Centrifuge the tubes at 100 times G for one to two minutes at room temperature. Discard the supernatant. Add one milliliter of WI solution to each tube.

Coat the well surface of a six well tissue culture plate to prevent the protoplasts from sticking to the plate. Add one milliliter of five percent sterile calf serum to each well, and after a few seconds, remove the calf serum using a pipette. Transfer the resuspended protoplasts into the wells of the culture plate, and cover the plate with a lid.

Prior to harvesting, incubate the protoplasts at room temperature for two days in the dark. After two days, transfer the protoplast solution to a 1.5 milliliter low adhesion microcentrifuge tube. Centrifuge the tubes at 100 times G for one to two minutes at room temperature.

Remove the supernatant using a pipette. Transfer 10 microliters of protoplast onto a glass slide. Observe fluorescent signals under fluorescence or confocal microscopy using nontransformed protoplasts as a negative control.

Protoplast cells were prepared from different organs of 10 day old soybeans and observed under the microscope. Cell walls from hypocaudal and epicaudal were hardly digested. And some cells stayed attached to each other.

In caudal leaden and root, cell walls were removed only in a small portion of the cells. In contrast, a large number of protoplasts were observed when unifoliate was used. The seedlings in this photo from left to right illustrate unifoliate leaves that are unexpanded, just expanded, or fully expanded.

While both the unexpanded and just expanded unifoliate leaves resulted in high yields of protoplasts, the size of protoplasts from the just expanded unifoliate was more uniform than the unexpanded unifoliate. For the fully expanded unifoliate, the cell walls were still intact in most of the cells. Testing a range of different amounts of plasmid DNA suggested that larger amounts of DNA resulted in higher transformation efficiency.
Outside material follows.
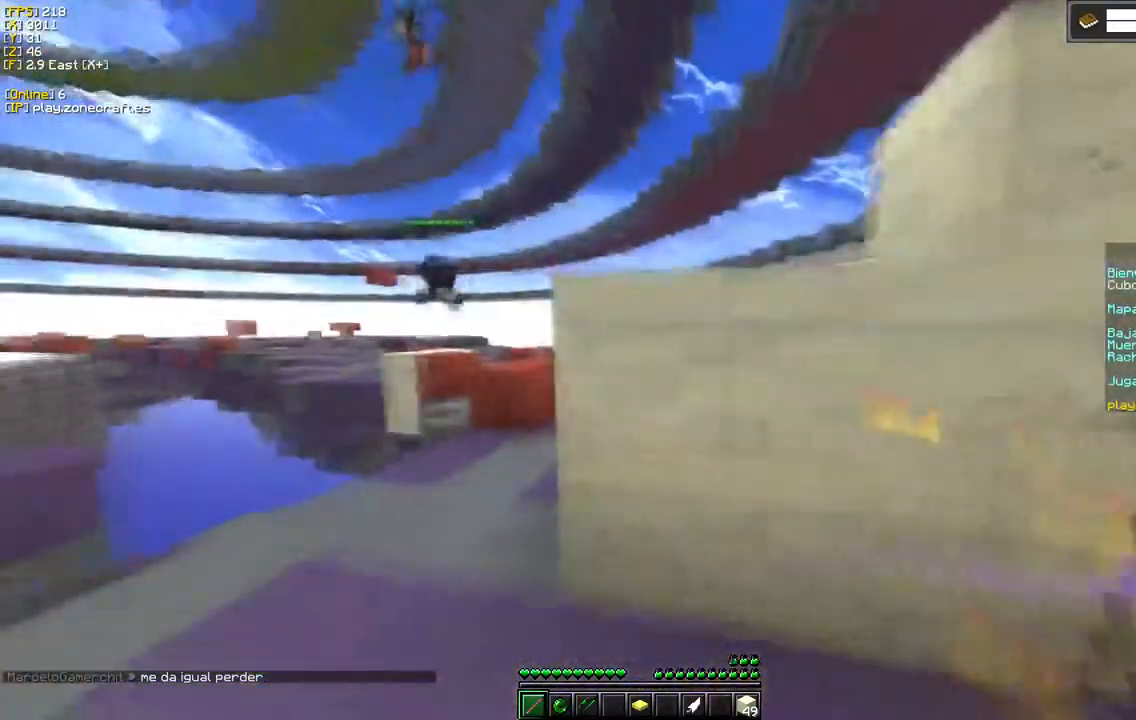
{"keys": [], "mouse": ["right"], "events": [[150, "d", "down"], [350, "d", "up"], [350, "mouse_right", "down"]]}
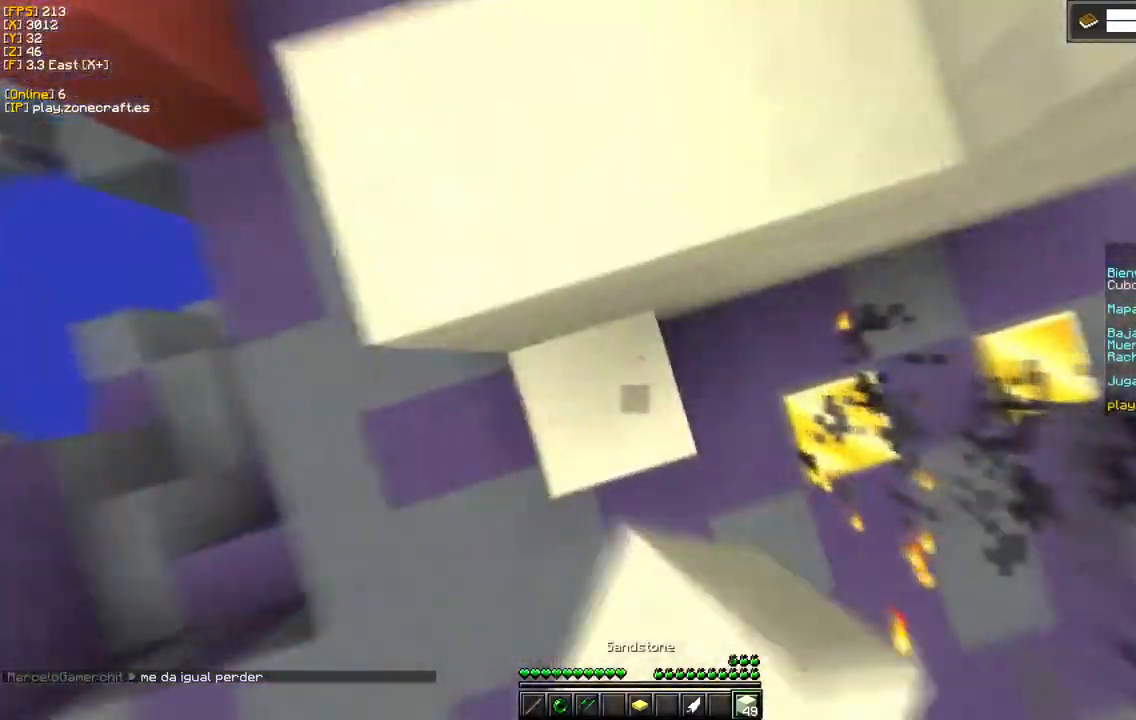
{"keys": [], "mouse": [], "events": [[267, "mouse_right", "up"]]}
Confocal images of soybean protoplasts transformed with the construct that expresses GFP fused to the legume specific E1 gene, shown nuclear localization of the E1 GFP fusion protein, consistent with the previous study usng the Arabidopsis protoplast system. While attempting this procedure, it's important to remember to optimize each experimental condition empirically, such as selection of the right stage of leaf material, length of cell wall digestion time, the age of concentration, and amount of plasmid DNA for transformation. Following this procedure, other methods such as RNA and protein replication can be performed in order to answer additional questions like what genes or what proteins are regulated or unregulated?

After watching this video, you should have a good understanding of how to obtain high quality soybrean protoplast cells.